Enabling username/password

Please follow these steps to enable MyOwnIdP in the Connectis Identity Broker for Username/Password:
  • Choose which identifier you want to use for your users, for instance a username or an email address.

  • Choose which user attributes you want to store in the user profile and receive in the login response.

  • Choose a password policy. You can set up a minimal password length, forbid the user to select a password that has been used as the last X passwords, and set up a character set policy (e.g. demand request digits, capitalised and non-capitalised letters and symbols).

  • Choose an account locking policy. We support two levels of account locking: Soft lock (which will be lifted after some time) and hard lock (which can only be lifted by support employees).

    • Incorrect password attempts for soft lock: Number of times a user can use an incorrect password before being soft-locked.

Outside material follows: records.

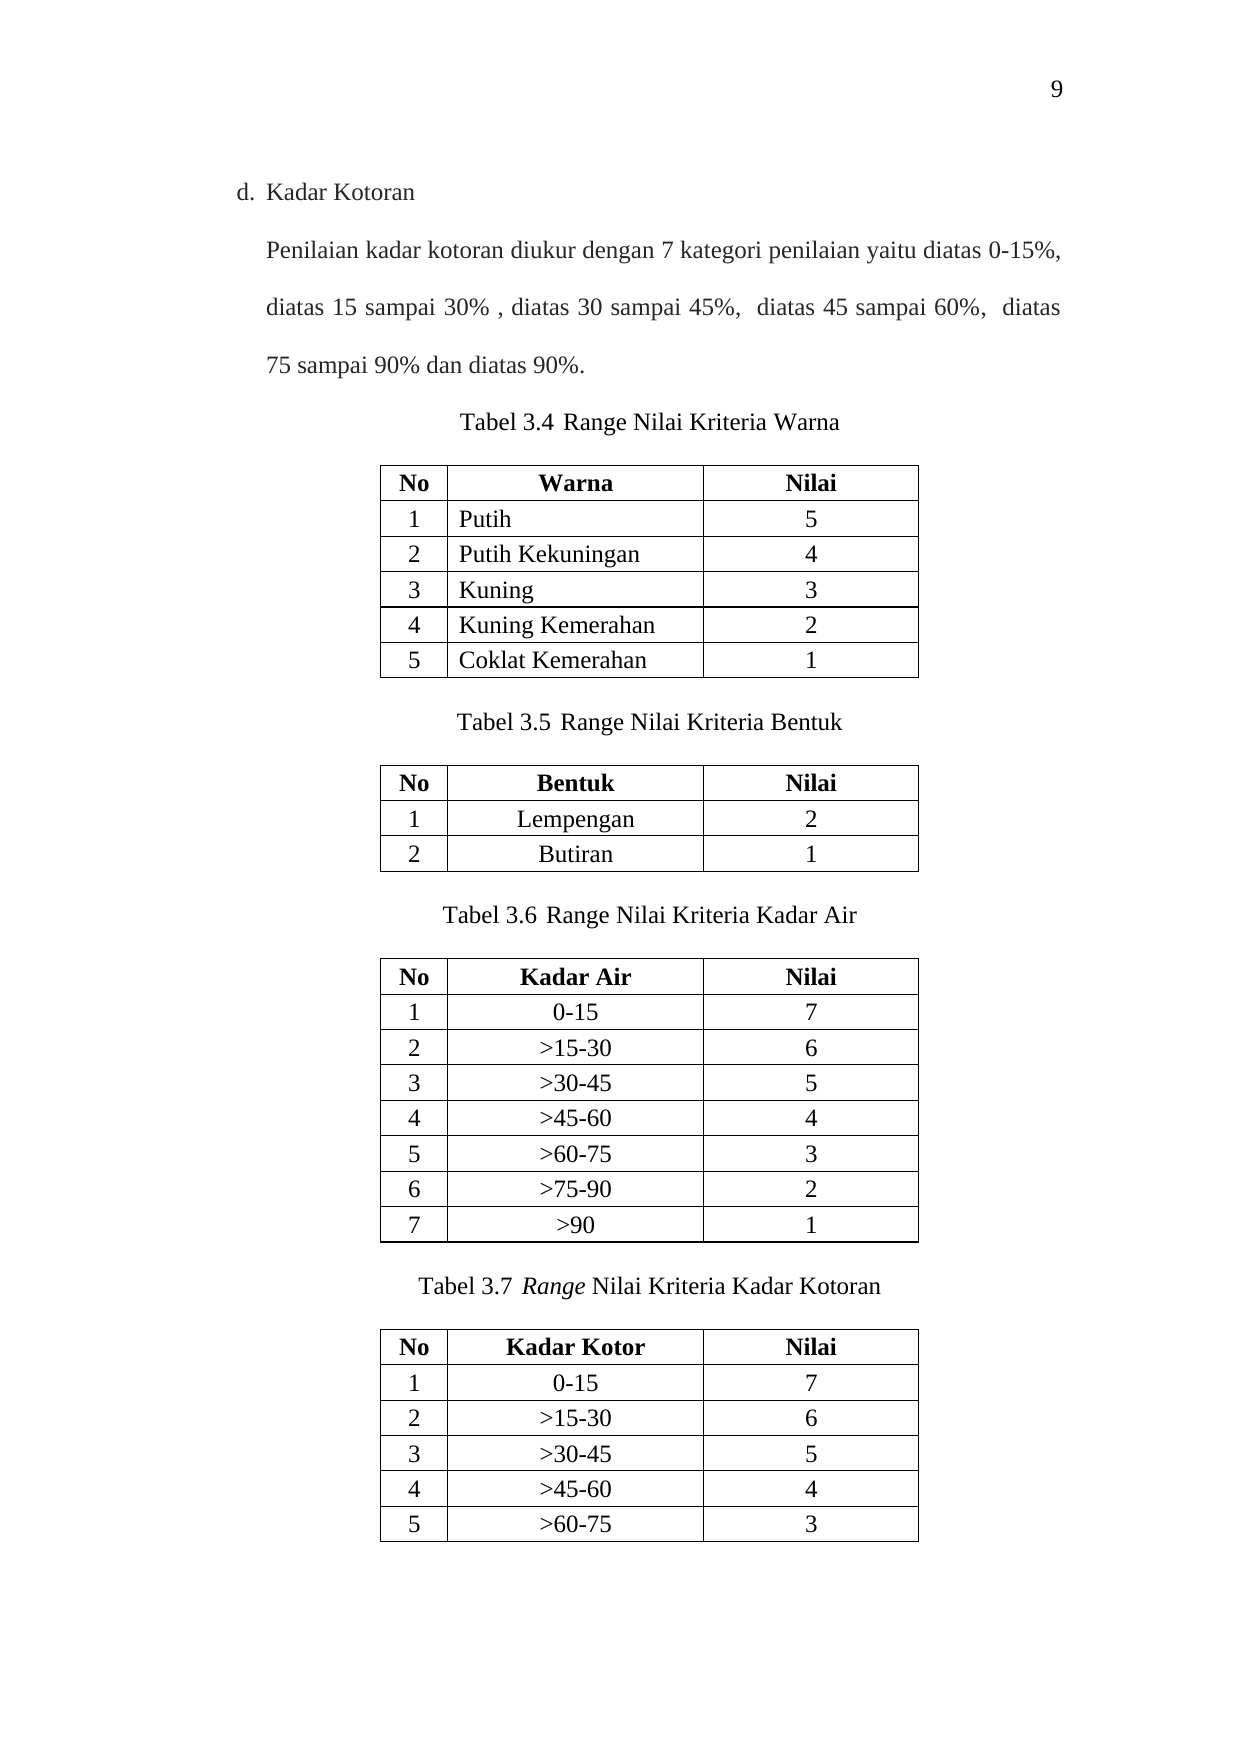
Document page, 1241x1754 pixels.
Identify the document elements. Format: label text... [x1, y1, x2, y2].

table_cell 7 [381, 1207, 447, 1241]
table_cell Lempengan [448, 801, 703, 835]
table_cell >30-45 [448, 1436, 703, 1470]
table_cell 3 [381, 1436, 447, 1470]
table_cell 3 [704, 572, 918, 606]
table_header No [381, 766, 447, 800]
table_cell 7 [704, 995, 918, 1029]
table_cell 0-15 [448, 1365, 703, 1399]
table_cell >45-60 [448, 1471, 703, 1506]
table_cell Putih Kekuningan [448, 537, 703, 571]
table_cell Coklat Kemerahan [448, 643, 703, 677]
table_cell Putih [448, 501, 703, 536]
table_cell >30-45 [448, 1065, 703, 1100]
table_header Bentuk [448, 766, 703, 800]
list Range Nilai Kriteria Kadar Kotoran [236, 1271, 1063, 1300]
table_cell 5 [381, 1507, 447, 1541]
list Kadar Kotoran [236, 177, 1061, 206]
list Range Nilai Kriteria Warna [236, 407, 1063, 436]
table_cell 3 [704, 1507, 918, 1541]
table_cell 2 [381, 537, 447, 571]
table_header Kadar Kotor [448, 1330, 703, 1364]
table_cell 0-15 [448, 995, 703, 1029]
table_cell 4 [704, 1471, 918, 1506]
table_cell >45-60 [448, 1101, 703, 1135]
table_cell >60-75 [448, 1507, 703, 1541]
table_cell 5 [704, 1436, 918, 1470]
table_header Nilai [704, 766, 918, 800]
table_cell 2 [704, 608, 918, 642]
table_cell 1 [704, 643, 918, 677]
table_cell 5 [704, 1065, 918, 1100]
table_cell Butiran [448, 836, 703, 871]
table_cell 1 [704, 836, 918, 871]
table_cell 1 [381, 995, 447, 1029]
table_cell 2 [381, 1401, 447, 1435]
table_cell 6 [704, 1030, 918, 1064]
table_cell 4 [381, 1101, 447, 1135]
table_cell 5 [381, 1136, 447, 1171]
table_cell Kuning Kemerahan [448, 608, 703, 642]
table_cell 2 [704, 1172, 918, 1206]
list Range Nilai Kriteria Bentuk [236, 707, 1063, 736]
table_cell >90 [448, 1207, 703, 1241]
table_header Warna [448, 466, 703, 500]
list Penilaian kadar kotoran diukur dengan 7 kategori penilaian yaitu diatas 0-15%, diatas 15 sampai 30% , diatas 30 sampai 45%, diatas 45 sampai 60%, diatas 75 sampai 90% dan diatas 90%. [266, 235, 1061, 378]
table_cell 1 [381, 501, 447, 536]
table_header No [381, 466, 447, 500]
table_cell 4 [704, 1101, 918, 1135]
table_cell 5 [704, 501, 918, 536]
table_header No [381, 959, 447, 993]
table_header Nilai [704, 959, 918, 993]
table_cell >60-75 [448, 1136, 703, 1171]
table_cell 3 [381, 1065, 447, 1100]
table_cell 3 [704, 1136, 918, 1171]
table_header Nilai [704, 466, 918, 500]
table_cell >75-90 [448, 1172, 703, 1206]
table_cell 5 [381, 643, 447, 677]
table_cell 6 [381, 1172, 447, 1206]
table_header Kadar Air [448, 959, 703, 993]
table_cell 4 [381, 608, 447, 642]
table_cell 2 [381, 1030, 447, 1064]
table_cell 1 [381, 1365, 447, 1399]
table_cell 1 [704, 1207, 918, 1241]
table_header Nilai [704, 1330, 918, 1364]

    • Number of soft lock before hard lock.

    • Soft lock duration in minutes.

  • Choose if you want the passwords to expire after a given number of days, or whether you want them to be perpetual.

  • Choose if you want to enable the password reset flow for forgotten passwords. This functionality requires that the users’ email addresses are stored in the user profiles. If you want to enable this, send an email to [email protected] with message, subject, and address. The email will be text-only.

Account registration functionality (optional)

When email addresses are used as login tokens, you can optionally enable Account Registration. Send an email to [email protected] if you want to enable Account Registration. Please include the following information:

  • Whether you want to enable pre-registration. Without pre-registration, every user that provides a valid email address can create an account. With pre-registration enabled, you control who can make accounts, because only users who are pre-registered in the Attribute Provider can create accounts.

  • This involves two emails. Please provide the text you want to register for both emails:

    • Account successfully registered: It includes a link that, once clicked, allows the user to set up a password for his/her account.

    • Account already registered/cannot register: Error message.

MyOwnIdP migration/provisioning

We provide a REST API to provision new users and facilitate migration of user accounts. Contact [email protected] to receive a copy.

User attributes

You can create user accounts in the attribute provider by creating resources with either one of these attributes filled. These attributes will be used by the user as the login field: Username login: urn:myownidp:authenticate:Username:username email address / X509 Login: urn:myownidp:authenticate:EmailAddress:emailAddress BSN Login: urn:digid:BSN:bsn

Important: The forgotten password functionality or account creation requires that an email is sent to the end user’s email address. As a consequence, urn:myownidp:authenticate:EmailAddress:emailAddress needs to be available for that specific user if you want to use the forgotten password functionality.

If you want to allow your end users to log in with username, you can provision the attribute "urn:myownidp:authenticate:Username:username", but if you also want them to be able to reset their password using the forgotten password functionality, then you need to provision "urn:myownidp:authenticate:EmailAddress:emailAddress" as well.

To provision attributes to the attribute provider, you can ask for the attribute provider API documentation with examples via [email protected].

Password manager

We provide another REST API to allow you to manage the passwords of your users. You can request the full API documentation with examples via [email protected].

You can either use the migration endpoint (allowing you to set the passwords with their current hashed version) or the manage endpoint, which allows you to set the password from a plain text. You can also perform password management operations by using that API and force a password change after the next login.